For Brotchen: Divide dough into 24 pieces. Shape each into an oval about 3 1/2 inches long. Place on well greased baking sheet. If your oven will not fit all at once, prepare half at a time, keeping rest covered for 15 minutes. Flatten tops slightly. Cover & let rise 45 minutes.

Preheat oven to 425. Put a shallow pan on the bottom shelf of oven.

Lightly brush the rolls with egg wash. Sprinkle with seeds or coarse salt ,if desired. Place 1 cup of ice cubes in the heated pan in oven. Immediately put the rolls in and bake 15 to 20 minutes until golden brown (internal temp will read 190). Remove & cool on racks.

NOTE: I made 16, rather than 18 rolls...that allowed me to easily space 4 per cookie sheet. I left half the dough covered while I formed the first 8. After 15 minutes I started on the second half - this worked out well. Shaping them wasnt as easy as it sounds (Im visualizationly challenged!), but the rolls puffed up a lot as they rose and even though they looked like a convention of amoebas to begin with, expanded a lot and when baked were fine. Crisp crust, airy interior, best Kaiser recipe Ive found!

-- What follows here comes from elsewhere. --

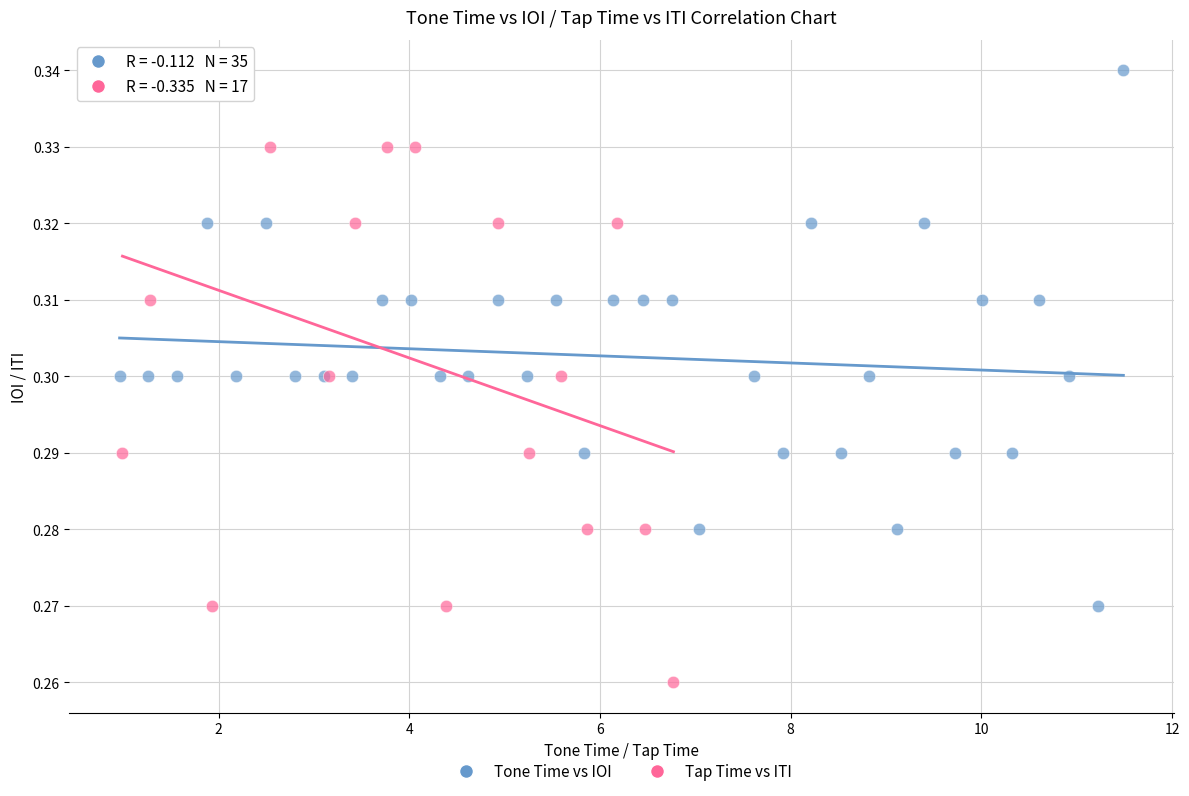

Which series has the widest spread of Y values?

Tap Time vs ITI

NOTES : I understand how Thomas Denny ONeal feels about being far away from great Kaiser rolls...Im an transplanted New Yorker in eastern North Carolina and biscuits just dont cut it for me. I have tried many Kaiser roll recipes and heres the best one Ive found.

"Kaiser & Brotchen are made from the same dough, but shaped differently. Kaiser has the 5 sided pinwheel design, Brotchen are smaller & oval shaped. In Buffalo, NY Kaiser rolls are glazed & sprinkled with seeds, called Weck Rolls."